We’ve been away for two weeks. We got back a couple of days ago and learned this morning that a 22-inch water pipe burst about a week ago and deprived large parts of Edinburgh of water. Some houses had no water for three days.
We heard about it because a water main burst today, and the question of how long the repair would take was a talking point. In fact, the repair was done quickly.
The burst main reminded me of a conversation I had in the American Museum in Bath, which we visited last week.

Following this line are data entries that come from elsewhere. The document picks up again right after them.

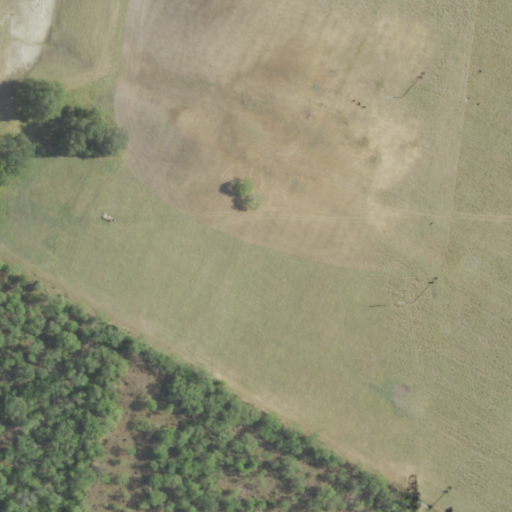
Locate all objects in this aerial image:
power tower: (408, 92)
power tower: (420, 297)
power tower: (430, 510)
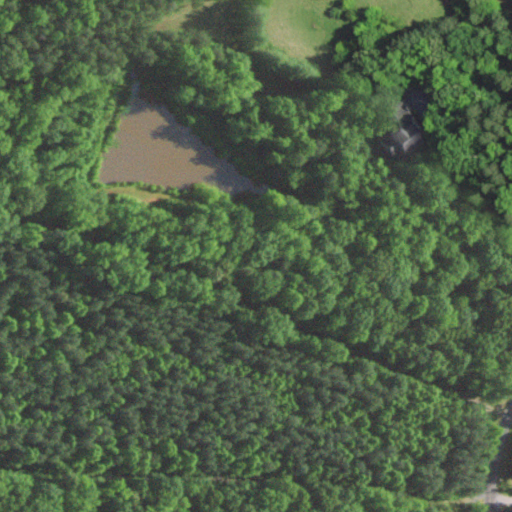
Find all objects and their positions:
building: (402, 130)
road: (472, 180)
road: (493, 459)
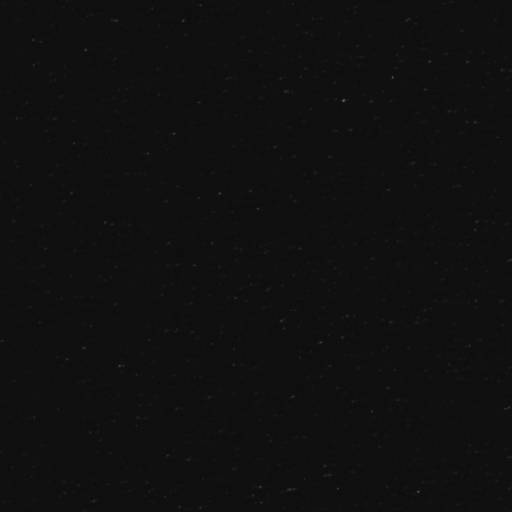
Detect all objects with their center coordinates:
river: (256, 138)
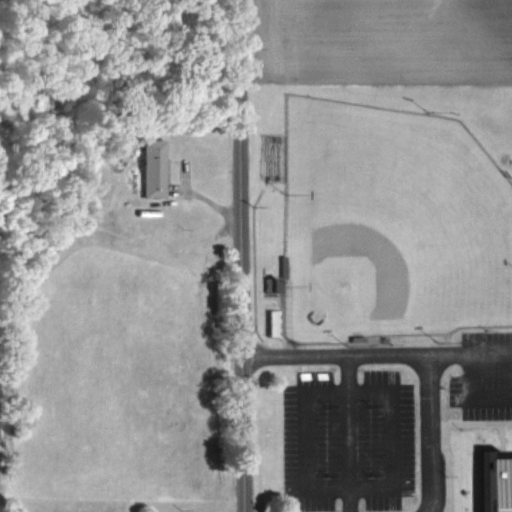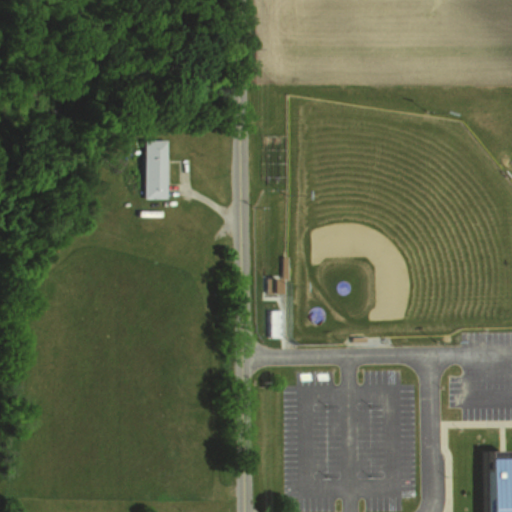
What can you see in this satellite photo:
crop: (383, 39)
building: (148, 169)
park: (394, 224)
road: (239, 256)
building: (279, 265)
building: (266, 284)
building: (270, 321)
building: (354, 336)
road: (491, 352)
road: (334, 355)
parking lot: (483, 373)
road: (470, 375)
road: (471, 420)
road: (349, 433)
road: (431, 435)
road: (498, 438)
parking lot: (347, 439)
road: (444, 465)
building: (490, 482)
building: (491, 482)
road: (340, 488)
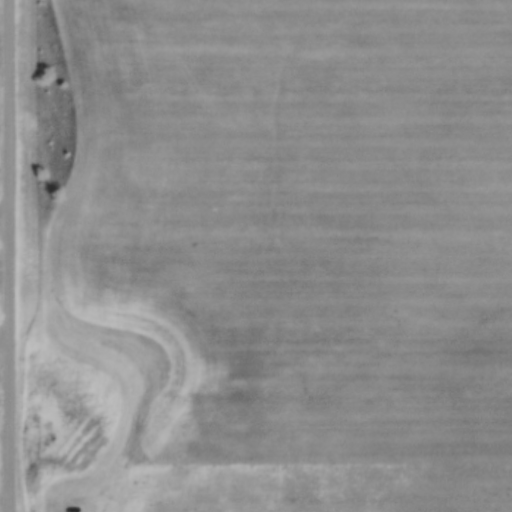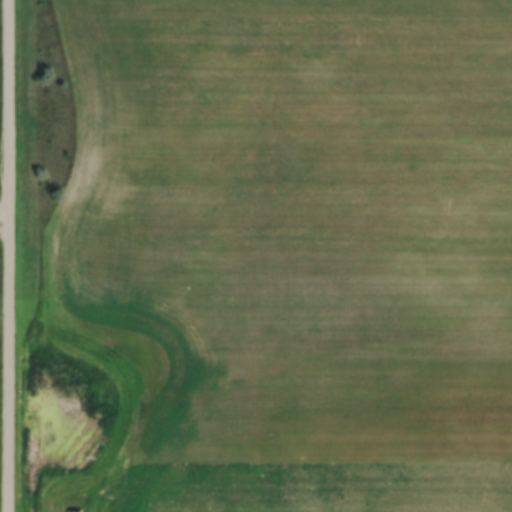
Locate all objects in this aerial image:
road: (2, 225)
road: (4, 256)
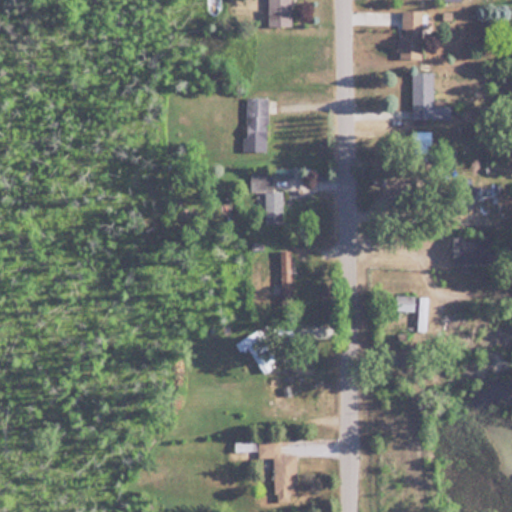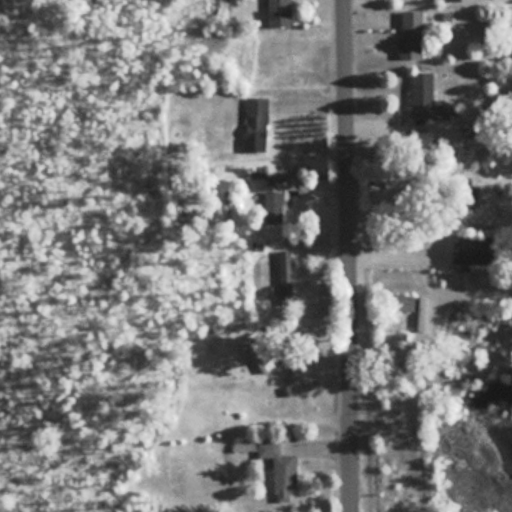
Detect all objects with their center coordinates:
building: (280, 11)
building: (411, 32)
building: (426, 97)
building: (256, 122)
building: (474, 249)
road: (346, 256)
building: (256, 348)
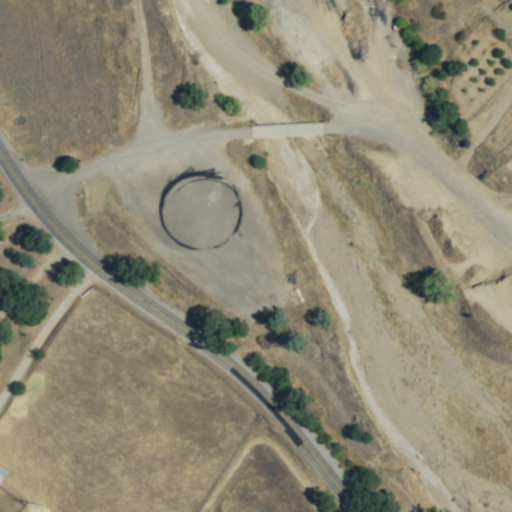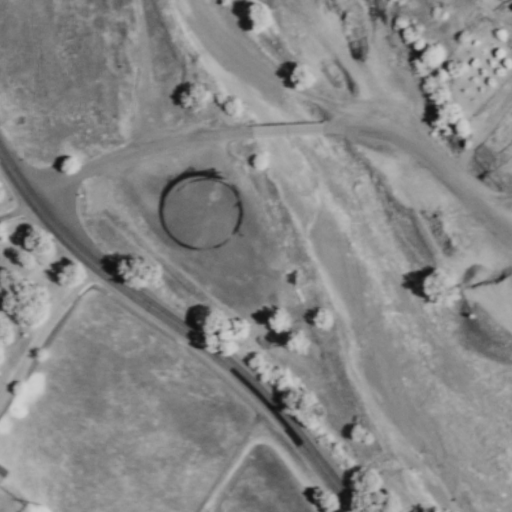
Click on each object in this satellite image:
river: (218, 66)
river: (271, 130)
river: (375, 325)
road: (43, 329)
road: (179, 330)
building: (2, 474)
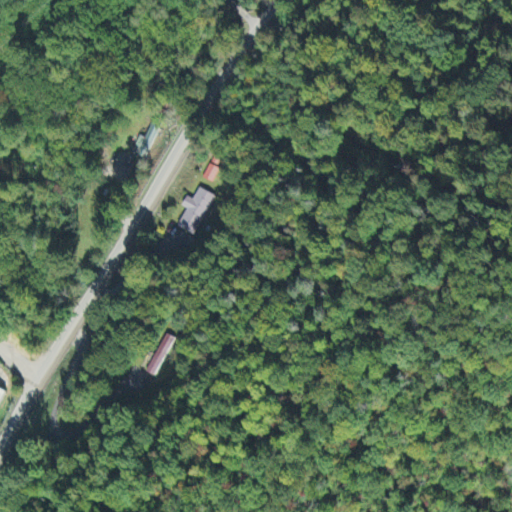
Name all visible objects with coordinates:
building: (214, 171)
building: (198, 213)
road: (135, 221)
road: (20, 360)
building: (154, 365)
building: (3, 398)
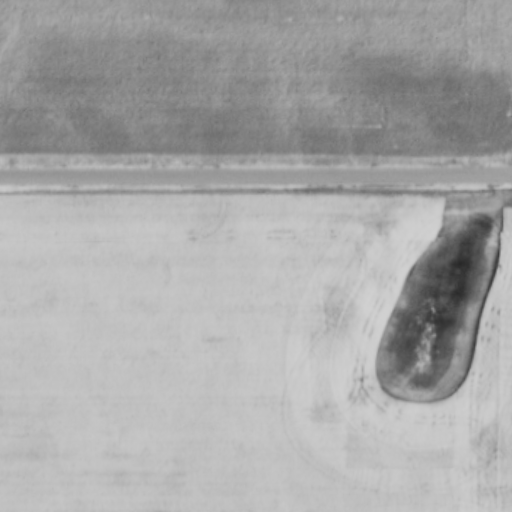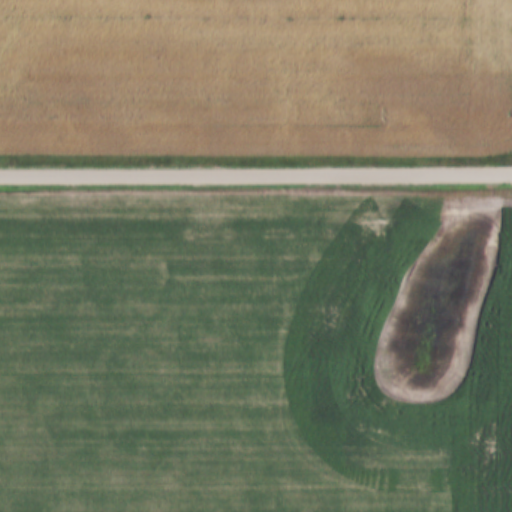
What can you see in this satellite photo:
road: (256, 173)
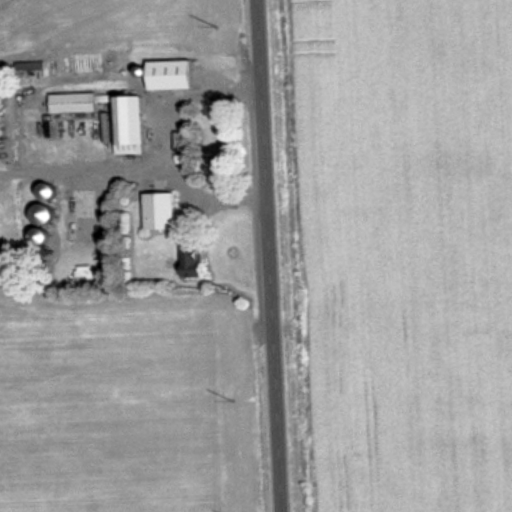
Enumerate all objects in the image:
building: (30, 65)
building: (171, 74)
building: (73, 102)
building: (129, 124)
building: (46, 190)
building: (161, 210)
building: (42, 214)
building: (40, 236)
road: (275, 256)
building: (194, 261)
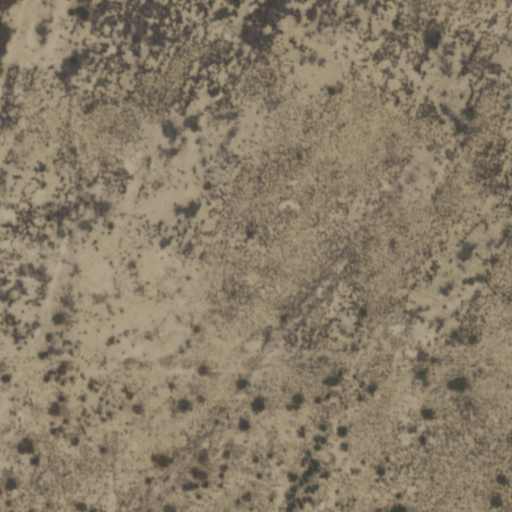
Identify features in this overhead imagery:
road: (30, 131)
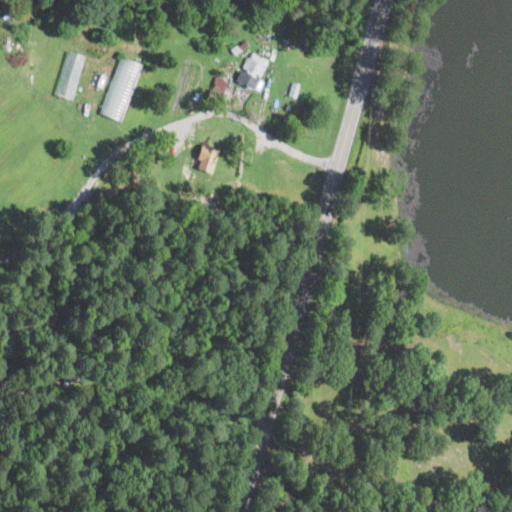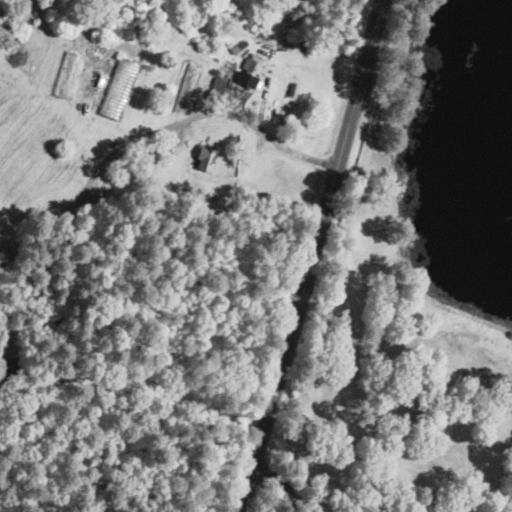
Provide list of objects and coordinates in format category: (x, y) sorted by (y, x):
building: (261, 32)
building: (197, 41)
building: (239, 48)
building: (252, 70)
building: (251, 72)
building: (121, 87)
building: (120, 88)
building: (294, 90)
building: (219, 93)
road: (231, 123)
building: (205, 157)
building: (206, 157)
road: (313, 257)
building: (10, 368)
road: (279, 488)
building: (457, 508)
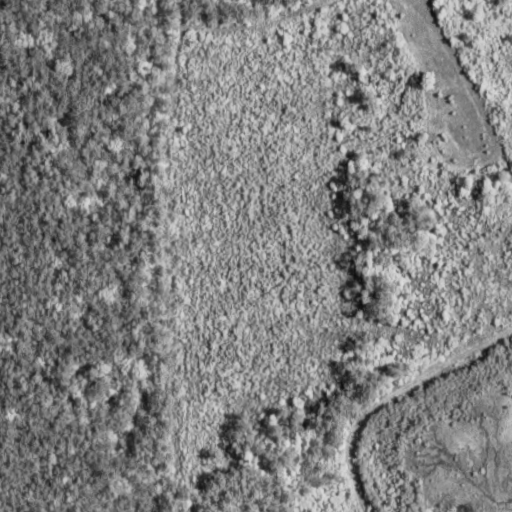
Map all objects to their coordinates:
road: (366, 13)
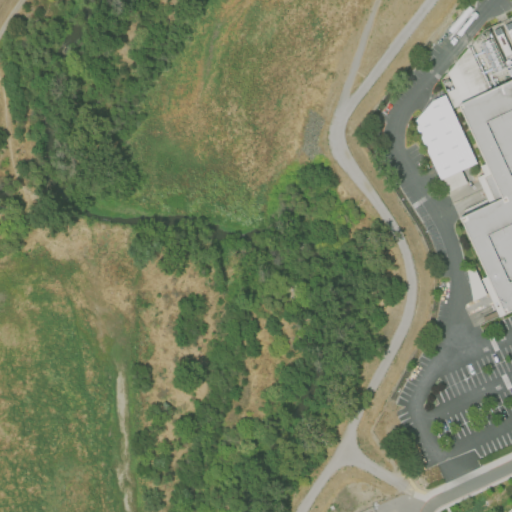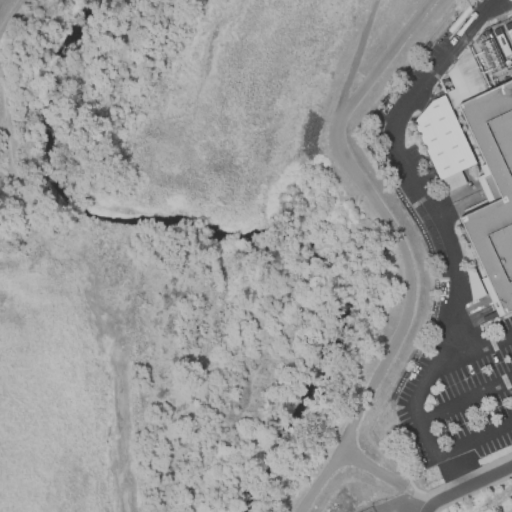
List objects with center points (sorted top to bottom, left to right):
road: (8, 13)
building: (441, 138)
road: (444, 143)
building: (452, 180)
building: (493, 181)
building: (492, 187)
road: (445, 232)
river: (220, 233)
parking lot: (459, 235)
road: (403, 246)
road: (474, 353)
road: (465, 398)
road: (474, 440)
road: (387, 475)
road: (471, 484)
road: (472, 491)
road: (426, 506)
road: (446, 508)
road: (509, 509)
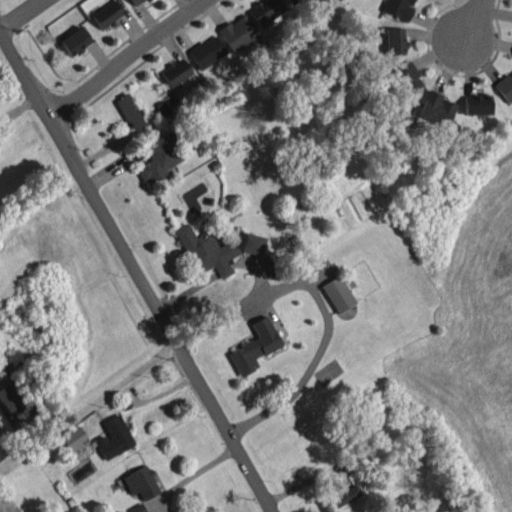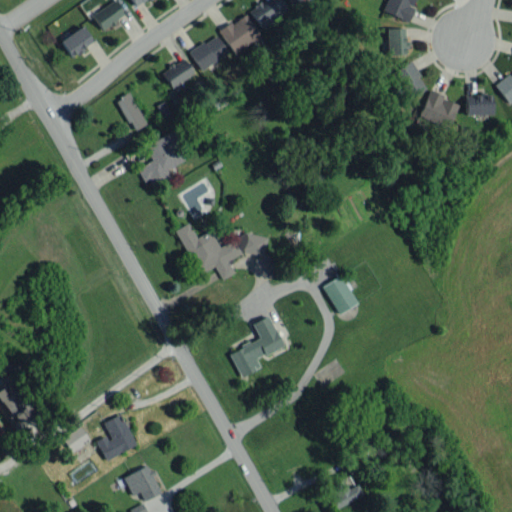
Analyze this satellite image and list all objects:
building: (134, 1)
building: (291, 1)
building: (398, 8)
building: (265, 10)
road: (21, 14)
building: (106, 14)
road: (275, 31)
building: (238, 32)
building: (75, 40)
building: (395, 40)
building: (206, 51)
building: (176, 72)
building: (408, 79)
building: (505, 87)
building: (477, 104)
building: (437, 109)
building: (129, 111)
building: (159, 158)
building: (250, 242)
building: (206, 250)
road: (137, 270)
building: (337, 293)
building: (254, 346)
road: (162, 359)
road: (306, 371)
building: (9, 399)
building: (0, 430)
building: (114, 437)
building: (74, 438)
building: (141, 482)
building: (342, 492)
building: (137, 508)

The photo here is a panoramic shot of the room at it would have been a couple of hundred years ago.
The light was low, so the photo is pixelated and full of noise, but I hope you get the idea.
The person I met and I discussed how ‘near to the edge’ people lived in some of the frontier regions.
If things went wrong there was perhaps no backup, no one to come to their aid. And we talked about how today the infrastructure that keeps everything ticking along gives us so much but is only as resilient as the weakest link.
Imagine if the water supply was cut off for longer. Then people would have to make the rounds with water bowsers. But if disease spread because of the lack of water, maybe that would cause a further breakdown.
It all seems tightly wound and I wonder what would cause it to fail – not that I want to find out.
By the way, header image that is currently at the top of this site is the view over the hills and valley at the rear of the American Museum in Bath.